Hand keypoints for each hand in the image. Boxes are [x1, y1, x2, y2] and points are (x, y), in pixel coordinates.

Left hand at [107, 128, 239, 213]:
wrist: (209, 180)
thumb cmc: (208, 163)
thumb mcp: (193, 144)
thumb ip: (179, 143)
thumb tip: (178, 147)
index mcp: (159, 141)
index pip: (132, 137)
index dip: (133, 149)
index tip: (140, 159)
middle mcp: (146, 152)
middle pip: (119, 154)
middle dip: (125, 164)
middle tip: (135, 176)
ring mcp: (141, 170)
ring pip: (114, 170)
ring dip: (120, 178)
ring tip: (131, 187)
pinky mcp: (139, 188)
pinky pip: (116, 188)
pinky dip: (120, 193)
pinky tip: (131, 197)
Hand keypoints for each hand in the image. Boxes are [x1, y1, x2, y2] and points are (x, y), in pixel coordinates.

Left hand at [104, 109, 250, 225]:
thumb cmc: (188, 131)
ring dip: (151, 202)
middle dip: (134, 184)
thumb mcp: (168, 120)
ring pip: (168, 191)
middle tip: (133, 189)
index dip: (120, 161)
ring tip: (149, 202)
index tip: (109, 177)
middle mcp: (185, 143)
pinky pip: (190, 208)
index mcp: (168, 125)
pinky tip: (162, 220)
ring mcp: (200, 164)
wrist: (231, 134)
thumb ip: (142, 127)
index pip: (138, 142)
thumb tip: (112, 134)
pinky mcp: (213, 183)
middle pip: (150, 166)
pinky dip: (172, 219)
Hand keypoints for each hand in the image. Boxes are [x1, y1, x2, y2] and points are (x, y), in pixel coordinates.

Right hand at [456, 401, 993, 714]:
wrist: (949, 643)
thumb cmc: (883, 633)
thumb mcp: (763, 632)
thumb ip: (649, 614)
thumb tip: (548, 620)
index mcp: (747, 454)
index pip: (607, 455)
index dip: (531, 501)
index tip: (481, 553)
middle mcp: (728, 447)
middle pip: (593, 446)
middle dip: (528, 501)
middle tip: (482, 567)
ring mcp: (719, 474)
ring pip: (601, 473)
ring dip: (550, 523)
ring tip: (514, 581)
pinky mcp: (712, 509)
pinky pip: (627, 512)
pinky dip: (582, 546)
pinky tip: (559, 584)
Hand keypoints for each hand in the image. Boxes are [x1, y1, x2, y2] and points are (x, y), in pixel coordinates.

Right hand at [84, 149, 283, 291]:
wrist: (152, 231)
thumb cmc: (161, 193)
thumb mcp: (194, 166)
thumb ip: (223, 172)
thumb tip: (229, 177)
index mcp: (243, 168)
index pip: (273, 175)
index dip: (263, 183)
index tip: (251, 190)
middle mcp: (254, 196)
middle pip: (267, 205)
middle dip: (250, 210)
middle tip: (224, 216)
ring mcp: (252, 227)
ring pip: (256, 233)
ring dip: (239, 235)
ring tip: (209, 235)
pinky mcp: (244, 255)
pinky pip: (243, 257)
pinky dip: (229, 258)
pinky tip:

________________

▶ **Directions for this task**:
The full set of entries should appear again, unchanged, line by line.

▶ **Answer to the exercise**:
Hand keypoints for each hand in the image. Boxes are [x1, y1, x2, y2] and points are (x, y), in pixel coordinates.

Left hand at [107, 128, 239, 213]:
wrist: (209, 180)
thumb cmc: (208, 163)
thumb mcp: (193, 144)
thumb ip: (179, 143)
thumb tip: (178, 147)
index mcp: (159, 141)
index pip: (132, 137)
index dip: (133, 149)
index tip: (140, 159)
middle mcp: (146, 152)
middle pip: (119, 154)
middle dip: (125, 164)
middle tip: (135, 176)
ring mcp: (141, 170)
ring pip: (114, 170)
ring dip: (120, 178)
ring tip: (131, 187)
pinky mcp: (139, 188)
pinky pip: (116, 188)
pinky dip: (120, 193)
pinky tip: (131, 197)
Hand keypoints for each hand in the image. Boxes are [x1, y1, x2, y2] and points are (x, y), in pixel coordinates.

Left hand at [104, 109, 250, 225]:
thumb cmc: (188, 131)
ring dip: (151, 202)
middle dip: (134, 184)
thumb mcp: (168, 120)
ring pip: (168, 191)
middle tip: (133, 189)
index dip: (120, 161)
ring tip: (149, 202)
index tip: (109, 177)
middle mcp: (185, 143)
pinky pip: (190, 208)
index mcp: (168, 125)
pinky tip: (162, 220)
ring mcp: (200, 164)
wrist: (231, 134)
thumb ip: (142, 127)
index pip: (138, 142)
thumb tip: (112, 134)
pinky mcp: (213, 183)
middle pip: (150, 166)
pinky dip: (172, 219)
Hand keypoints for each hand in the image. Boxes are [x1, y1, x2, y2] and points are (x, y), in pixel coordinates.

Right hand at [456, 401, 993, 714]:
wrist: (949, 643)
thumb cmc: (883, 633)
thumb mcp: (763, 632)
thumb ip: (649, 614)
thumb tip: (548, 620)
index mcp: (747, 454)
index pip: (607, 455)
index dip: (531, 501)
index tip: (481, 553)
middle mcp: (728, 447)
middle pip: (593, 446)
middle dip: (528, 501)
middle tip: (482, 567)
ring mcp: (719, 474)
ring pip: (601, 473)
ring dip: (550, 523)
ring tip: (514, 581)
pinky mcp: (712, 509)
pinky pip: (627, 512)
pinky dip: (582, 546)
pinky tip: (559, 584)
Hand keypoints for each hand in the image. Boxes are [x1, y1, x2, y2] and points are (x, y), in pixel coordinates.

Right hand at [84, 149, 283, 291]:
wrist: (152, 231)
thumb cmc: (161, 193)
thumb mcp: (194, 166)
thumb ip: (223, 172)
thumb tip: (229, 177)
index mcp: (243, 168)
index pip: (273, 175)
index dip: (263, 183)
index tip: (251, 190)
middle mcp: (254, 196)
middle pip: (267, 205)
middle dip: (250, 210)
middle tip: (224, 216)
ring mcp: (252, 227)
ring pip: (256, 233)
ring dip: (239, 235)
ring tip: (209, 235)
pinky mcp: (244, 255)
pinky pip: (243, 257)
pinky dip: (229, 258)
pinky tip:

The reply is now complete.